(AllHipHop News) The killing of Ahmaud Arbery made national news. Footage of two Caucasian men assaulting and shooting the 25-year-old, unarmed African-American jogger in Brunswick, Georgia sparked outrage.
Travis McMichael and Gregory McMichael were finally arrested for murder and aggravated assault 74 days after the incident. William “Roddie” Bryan, a suspected accomplice, was also charged with felony murder and attempt to commit false imprisonment.
In response to Arbery’s murder, runners from around the world took part in the #IRunWithMaud campaign to help celebrate his life and spread awareness about the case. Recently, Hip Hop artist Lupe Fiasco teamed with designer Virgil Abloh to commemorate Ahmaud in another way.
The Off-White fashion label founder was featured on “Homme Made” and “Shoes” from Fiasco’s new collaborative House project with producer Kaelin Ellis. The latter track includes Abloh talking about designing a pair of running sneakers in honor of Arbery.
Abloh states on the single:
But this shoe, these Air Ahmauds or these Air Arberys, are starting to take shape now. You know? They connect man and earth. They allow you to run
That running is freedom, accelerated heart rate by design through design.

------

> **Tasks and exercises**:
1/ Render this sentence from the news item on Ahmaud Arbery into Spanish: "Recently, Hip Hop artist Lupe Fiasco teamed with designer Virgil Abloh to commemorate Ahmaud in another way."
2/ Please pick up the news item on Ahmaud Arbery after its last sentence and keep writing it.

> **Supplied material**:

------

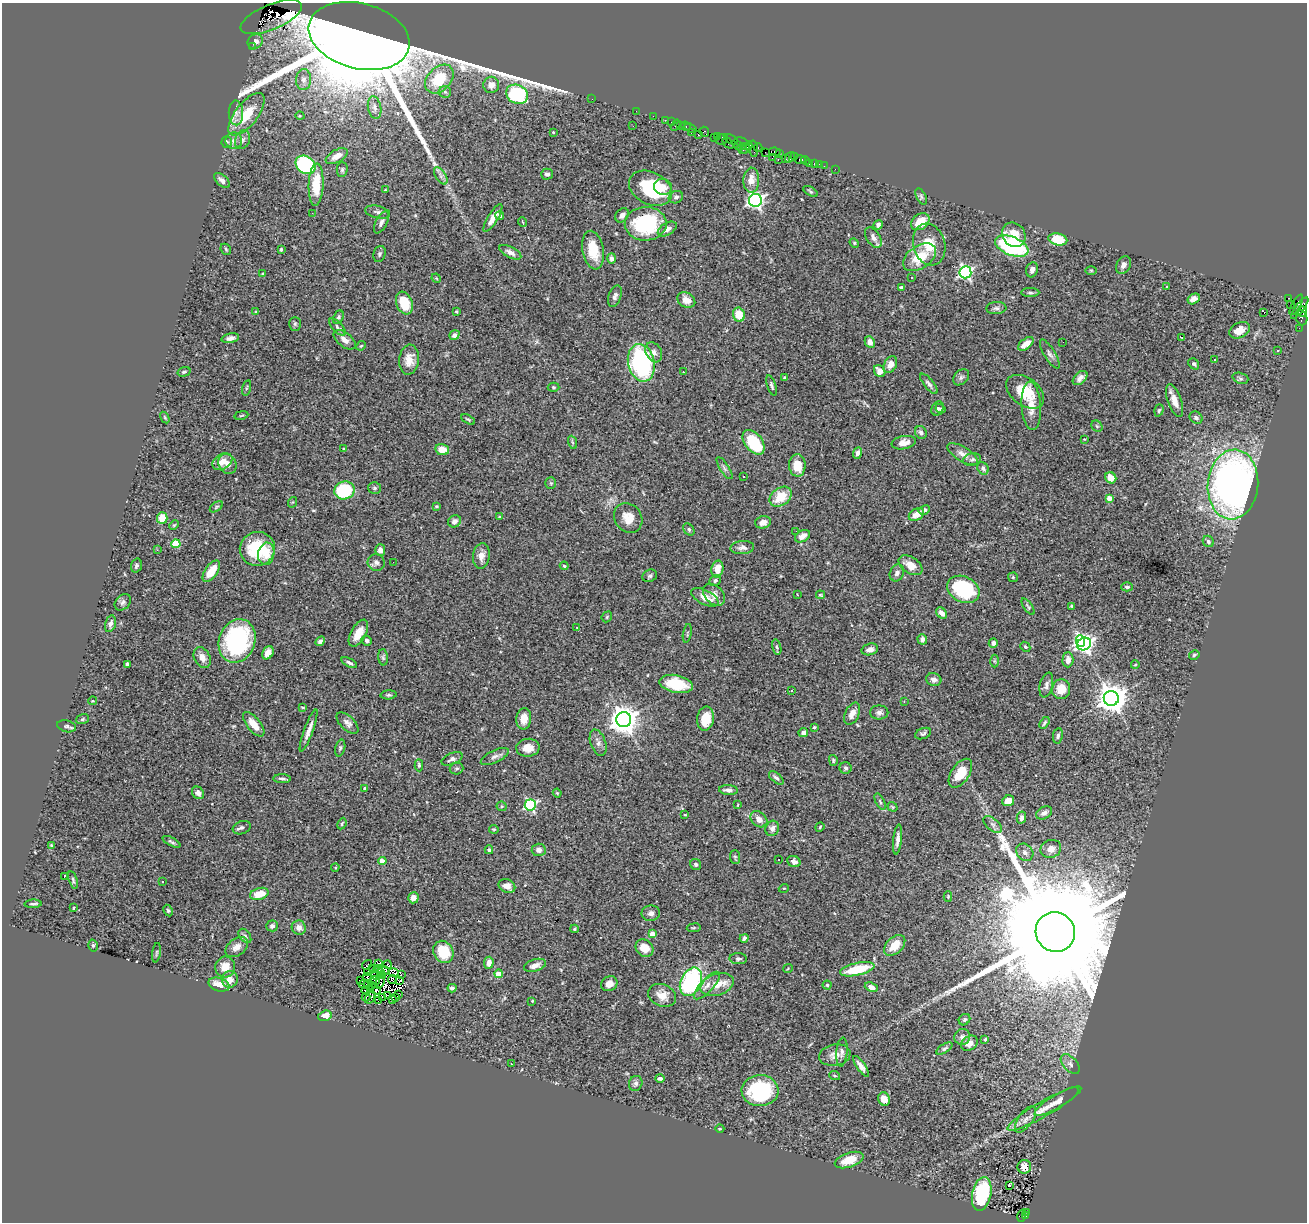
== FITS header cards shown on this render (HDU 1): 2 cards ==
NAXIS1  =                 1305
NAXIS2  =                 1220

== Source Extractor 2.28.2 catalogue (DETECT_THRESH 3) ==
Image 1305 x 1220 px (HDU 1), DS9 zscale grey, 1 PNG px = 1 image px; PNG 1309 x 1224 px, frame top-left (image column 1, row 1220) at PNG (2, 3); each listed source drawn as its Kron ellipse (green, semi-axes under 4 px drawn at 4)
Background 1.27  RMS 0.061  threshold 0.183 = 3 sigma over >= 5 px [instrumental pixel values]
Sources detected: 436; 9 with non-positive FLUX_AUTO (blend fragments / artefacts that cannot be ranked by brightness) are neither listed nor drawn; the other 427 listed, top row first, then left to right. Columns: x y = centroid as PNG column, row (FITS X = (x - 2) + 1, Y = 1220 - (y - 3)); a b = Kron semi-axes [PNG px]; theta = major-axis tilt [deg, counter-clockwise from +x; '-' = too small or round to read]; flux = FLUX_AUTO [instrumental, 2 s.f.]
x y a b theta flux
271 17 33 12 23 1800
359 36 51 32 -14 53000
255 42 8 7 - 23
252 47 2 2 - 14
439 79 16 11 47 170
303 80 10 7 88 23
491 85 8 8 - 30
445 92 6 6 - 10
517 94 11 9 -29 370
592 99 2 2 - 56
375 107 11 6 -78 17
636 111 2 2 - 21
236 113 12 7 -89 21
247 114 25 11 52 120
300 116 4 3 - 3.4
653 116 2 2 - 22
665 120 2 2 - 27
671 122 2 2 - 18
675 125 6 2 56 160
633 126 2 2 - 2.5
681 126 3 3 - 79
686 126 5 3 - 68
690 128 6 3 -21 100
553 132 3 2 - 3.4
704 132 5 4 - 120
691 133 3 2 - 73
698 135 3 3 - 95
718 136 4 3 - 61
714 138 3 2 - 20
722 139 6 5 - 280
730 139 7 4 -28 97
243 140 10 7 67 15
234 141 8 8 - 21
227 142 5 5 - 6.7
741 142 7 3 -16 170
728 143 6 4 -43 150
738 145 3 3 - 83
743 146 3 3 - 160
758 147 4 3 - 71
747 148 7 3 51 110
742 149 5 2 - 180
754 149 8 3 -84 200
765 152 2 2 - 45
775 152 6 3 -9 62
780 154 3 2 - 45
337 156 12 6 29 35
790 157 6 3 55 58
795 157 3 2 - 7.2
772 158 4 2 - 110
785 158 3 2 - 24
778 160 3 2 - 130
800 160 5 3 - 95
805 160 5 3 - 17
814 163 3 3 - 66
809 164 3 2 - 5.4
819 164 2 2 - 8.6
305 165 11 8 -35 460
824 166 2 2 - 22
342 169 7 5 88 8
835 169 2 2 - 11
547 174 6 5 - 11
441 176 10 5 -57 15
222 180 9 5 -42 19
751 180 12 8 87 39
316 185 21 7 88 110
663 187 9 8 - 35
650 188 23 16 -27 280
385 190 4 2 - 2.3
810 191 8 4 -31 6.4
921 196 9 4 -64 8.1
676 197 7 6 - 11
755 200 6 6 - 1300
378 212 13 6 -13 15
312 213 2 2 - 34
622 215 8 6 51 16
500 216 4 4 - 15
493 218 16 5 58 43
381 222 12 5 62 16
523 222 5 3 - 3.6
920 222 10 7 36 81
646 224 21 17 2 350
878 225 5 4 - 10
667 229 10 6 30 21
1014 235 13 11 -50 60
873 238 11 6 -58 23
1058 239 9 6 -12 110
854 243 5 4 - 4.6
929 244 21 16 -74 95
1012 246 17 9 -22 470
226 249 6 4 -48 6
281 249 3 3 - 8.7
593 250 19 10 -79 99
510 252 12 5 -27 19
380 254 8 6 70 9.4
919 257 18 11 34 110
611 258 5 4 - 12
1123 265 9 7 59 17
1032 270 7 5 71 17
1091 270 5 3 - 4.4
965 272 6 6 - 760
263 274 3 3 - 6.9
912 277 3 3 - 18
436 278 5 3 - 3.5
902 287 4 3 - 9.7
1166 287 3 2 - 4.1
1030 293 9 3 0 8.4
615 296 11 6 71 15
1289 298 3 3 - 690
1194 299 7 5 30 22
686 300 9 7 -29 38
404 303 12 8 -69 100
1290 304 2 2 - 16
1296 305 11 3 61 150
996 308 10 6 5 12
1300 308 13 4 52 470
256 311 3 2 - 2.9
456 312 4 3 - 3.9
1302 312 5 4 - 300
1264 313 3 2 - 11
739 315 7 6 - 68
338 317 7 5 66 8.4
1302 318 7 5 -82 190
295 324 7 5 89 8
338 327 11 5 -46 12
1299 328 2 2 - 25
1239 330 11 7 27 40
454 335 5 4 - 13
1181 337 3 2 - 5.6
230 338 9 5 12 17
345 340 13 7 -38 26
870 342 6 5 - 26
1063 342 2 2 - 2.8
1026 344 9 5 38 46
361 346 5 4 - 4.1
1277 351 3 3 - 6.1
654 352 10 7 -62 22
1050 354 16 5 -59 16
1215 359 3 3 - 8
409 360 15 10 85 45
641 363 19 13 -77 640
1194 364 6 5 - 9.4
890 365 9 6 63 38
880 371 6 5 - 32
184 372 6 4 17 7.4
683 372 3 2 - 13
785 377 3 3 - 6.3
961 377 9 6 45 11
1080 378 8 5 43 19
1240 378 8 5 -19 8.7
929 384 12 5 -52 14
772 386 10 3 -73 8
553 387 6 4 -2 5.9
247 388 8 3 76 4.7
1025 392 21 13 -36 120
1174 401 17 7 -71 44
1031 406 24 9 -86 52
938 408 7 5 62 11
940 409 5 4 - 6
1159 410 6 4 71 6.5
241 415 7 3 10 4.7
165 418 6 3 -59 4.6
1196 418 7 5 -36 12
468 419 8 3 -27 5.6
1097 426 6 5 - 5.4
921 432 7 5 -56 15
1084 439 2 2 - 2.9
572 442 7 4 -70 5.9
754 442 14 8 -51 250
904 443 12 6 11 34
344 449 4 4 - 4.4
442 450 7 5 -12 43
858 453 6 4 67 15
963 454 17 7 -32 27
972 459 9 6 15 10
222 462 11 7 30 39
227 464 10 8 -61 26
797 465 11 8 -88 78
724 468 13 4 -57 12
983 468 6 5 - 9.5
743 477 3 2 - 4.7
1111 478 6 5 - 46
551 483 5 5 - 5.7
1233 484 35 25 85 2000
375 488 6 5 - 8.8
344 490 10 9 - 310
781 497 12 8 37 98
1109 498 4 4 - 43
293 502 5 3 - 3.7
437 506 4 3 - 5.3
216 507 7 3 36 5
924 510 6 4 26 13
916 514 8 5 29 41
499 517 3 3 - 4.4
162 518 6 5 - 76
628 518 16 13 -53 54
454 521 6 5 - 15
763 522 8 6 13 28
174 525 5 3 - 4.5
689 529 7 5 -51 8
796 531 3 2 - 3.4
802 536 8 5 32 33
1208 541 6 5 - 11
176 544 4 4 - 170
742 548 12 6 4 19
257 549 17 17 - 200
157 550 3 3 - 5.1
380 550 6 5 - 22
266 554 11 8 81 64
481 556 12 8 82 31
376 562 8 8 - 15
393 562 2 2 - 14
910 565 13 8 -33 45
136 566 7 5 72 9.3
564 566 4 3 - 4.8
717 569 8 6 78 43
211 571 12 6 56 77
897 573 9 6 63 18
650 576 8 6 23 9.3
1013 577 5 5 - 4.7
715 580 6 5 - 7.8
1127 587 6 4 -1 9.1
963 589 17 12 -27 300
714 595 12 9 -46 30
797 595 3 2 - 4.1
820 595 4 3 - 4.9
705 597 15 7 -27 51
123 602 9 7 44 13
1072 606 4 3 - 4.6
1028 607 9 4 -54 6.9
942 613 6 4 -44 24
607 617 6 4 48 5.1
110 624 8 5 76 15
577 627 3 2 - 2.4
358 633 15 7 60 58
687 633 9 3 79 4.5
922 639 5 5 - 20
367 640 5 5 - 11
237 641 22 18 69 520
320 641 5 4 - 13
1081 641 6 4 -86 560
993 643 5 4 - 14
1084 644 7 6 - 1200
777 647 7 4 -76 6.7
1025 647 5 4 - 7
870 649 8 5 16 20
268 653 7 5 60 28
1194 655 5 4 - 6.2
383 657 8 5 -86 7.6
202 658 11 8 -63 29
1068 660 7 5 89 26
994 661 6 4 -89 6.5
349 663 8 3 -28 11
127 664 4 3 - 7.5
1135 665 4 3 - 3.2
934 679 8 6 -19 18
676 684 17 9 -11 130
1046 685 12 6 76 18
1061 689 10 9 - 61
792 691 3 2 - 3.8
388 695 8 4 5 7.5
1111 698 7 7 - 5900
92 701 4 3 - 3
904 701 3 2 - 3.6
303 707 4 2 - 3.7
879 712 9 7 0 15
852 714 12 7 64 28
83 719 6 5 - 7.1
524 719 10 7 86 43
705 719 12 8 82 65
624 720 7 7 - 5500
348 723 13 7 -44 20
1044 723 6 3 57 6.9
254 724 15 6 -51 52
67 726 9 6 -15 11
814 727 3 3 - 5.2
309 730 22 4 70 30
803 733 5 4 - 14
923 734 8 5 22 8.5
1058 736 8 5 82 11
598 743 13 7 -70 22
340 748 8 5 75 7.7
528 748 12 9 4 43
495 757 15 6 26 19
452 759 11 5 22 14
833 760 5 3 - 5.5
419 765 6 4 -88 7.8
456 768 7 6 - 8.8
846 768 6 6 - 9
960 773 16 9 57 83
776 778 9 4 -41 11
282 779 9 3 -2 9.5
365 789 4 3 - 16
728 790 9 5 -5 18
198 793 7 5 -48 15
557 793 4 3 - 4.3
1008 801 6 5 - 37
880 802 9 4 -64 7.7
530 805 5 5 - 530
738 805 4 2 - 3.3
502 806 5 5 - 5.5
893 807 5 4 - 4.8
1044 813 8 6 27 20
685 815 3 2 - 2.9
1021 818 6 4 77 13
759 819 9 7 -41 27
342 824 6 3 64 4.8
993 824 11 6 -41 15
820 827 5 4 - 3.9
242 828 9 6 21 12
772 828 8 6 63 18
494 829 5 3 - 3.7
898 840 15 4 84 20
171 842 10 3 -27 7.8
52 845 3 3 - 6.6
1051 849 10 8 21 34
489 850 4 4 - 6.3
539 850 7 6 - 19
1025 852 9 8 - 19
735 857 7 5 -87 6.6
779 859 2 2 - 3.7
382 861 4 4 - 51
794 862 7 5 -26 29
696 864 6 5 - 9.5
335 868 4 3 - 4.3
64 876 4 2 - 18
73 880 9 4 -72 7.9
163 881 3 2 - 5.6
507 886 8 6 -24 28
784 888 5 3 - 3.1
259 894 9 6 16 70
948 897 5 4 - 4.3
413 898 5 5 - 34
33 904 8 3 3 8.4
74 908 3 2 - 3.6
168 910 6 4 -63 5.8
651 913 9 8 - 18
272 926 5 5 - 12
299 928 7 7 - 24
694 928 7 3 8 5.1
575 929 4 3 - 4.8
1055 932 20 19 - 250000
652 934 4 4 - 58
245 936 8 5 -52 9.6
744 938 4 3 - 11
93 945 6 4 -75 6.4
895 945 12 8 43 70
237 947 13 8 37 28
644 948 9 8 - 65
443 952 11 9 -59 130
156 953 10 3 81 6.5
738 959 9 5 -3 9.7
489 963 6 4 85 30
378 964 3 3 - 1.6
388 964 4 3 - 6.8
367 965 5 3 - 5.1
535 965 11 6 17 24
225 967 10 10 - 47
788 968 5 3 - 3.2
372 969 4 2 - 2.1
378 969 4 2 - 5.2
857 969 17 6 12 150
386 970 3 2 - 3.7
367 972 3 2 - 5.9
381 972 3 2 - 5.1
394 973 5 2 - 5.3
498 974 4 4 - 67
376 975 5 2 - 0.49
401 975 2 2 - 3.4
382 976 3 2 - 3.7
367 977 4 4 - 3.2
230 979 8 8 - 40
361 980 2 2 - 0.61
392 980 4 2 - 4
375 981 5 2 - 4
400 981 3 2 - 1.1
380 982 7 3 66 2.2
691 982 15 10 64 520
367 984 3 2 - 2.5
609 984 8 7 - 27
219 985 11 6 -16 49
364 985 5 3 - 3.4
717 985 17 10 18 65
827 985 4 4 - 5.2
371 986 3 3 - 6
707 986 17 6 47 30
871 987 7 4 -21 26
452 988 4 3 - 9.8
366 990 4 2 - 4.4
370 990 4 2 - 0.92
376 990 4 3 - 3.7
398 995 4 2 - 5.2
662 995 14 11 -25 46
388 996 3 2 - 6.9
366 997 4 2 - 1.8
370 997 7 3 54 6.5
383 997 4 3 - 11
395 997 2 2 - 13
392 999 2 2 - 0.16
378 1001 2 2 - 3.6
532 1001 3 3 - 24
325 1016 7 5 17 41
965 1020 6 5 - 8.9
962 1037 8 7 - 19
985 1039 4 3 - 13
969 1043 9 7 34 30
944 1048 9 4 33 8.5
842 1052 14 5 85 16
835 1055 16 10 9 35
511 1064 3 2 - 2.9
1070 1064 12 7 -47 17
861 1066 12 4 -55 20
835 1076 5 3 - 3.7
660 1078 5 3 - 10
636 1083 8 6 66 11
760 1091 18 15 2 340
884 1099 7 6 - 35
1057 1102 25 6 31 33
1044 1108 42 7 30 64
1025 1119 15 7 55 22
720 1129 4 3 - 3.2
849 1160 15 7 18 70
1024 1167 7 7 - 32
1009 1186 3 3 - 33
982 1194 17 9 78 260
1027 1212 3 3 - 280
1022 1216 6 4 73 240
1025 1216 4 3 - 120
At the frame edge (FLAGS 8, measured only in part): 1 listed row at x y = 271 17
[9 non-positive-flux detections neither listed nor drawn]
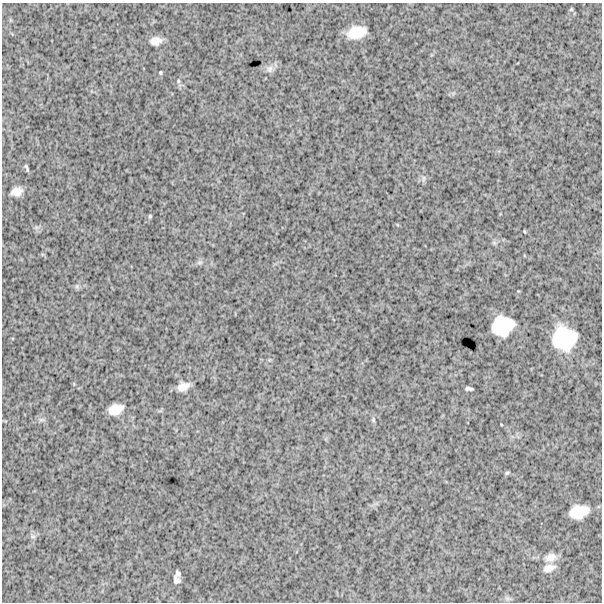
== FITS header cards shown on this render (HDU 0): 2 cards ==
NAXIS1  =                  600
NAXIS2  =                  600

------

> **The results**:
1/ Recientemente, el artista de hip hop Lupe Fiasco se unió al diseñador Virgil Abloh para conmemorar a Ahmaud de otra manera.

2/
Air Ahmaud, Air Arbery. What color are these shoes? The upper of these shoes
maybe white, maybe black, pick your favorite. But, you know, the world’s black and white anyways. So might as well limit the whole color palette to that. Signed, Virgil Abloh, in quotes of course.
More could be coming from the Abloh-Fiasco partnership. On Apple Music’s Rap Life with Ebro Darden, Lupe said, “Piggybacking onto the ‘Running with Ahmaud’ campaign that kicked up and people filming themselves jogging. It was a certain level of memorialization. Okay, how can we complete that? How can I add to that, with what I do, beyond just writing a song about it? Yo, let’s make the shoes.”
The Chicago-bred emcee added, “It was time spent trying to find the shoes that he actually wore. We intentionally, actively spent time looking through the footage, trying to get a sense of what it was without being too macabre about it or being too disrespectful, but to be accurate. Then it became, ‘Let’s design that. Go!'”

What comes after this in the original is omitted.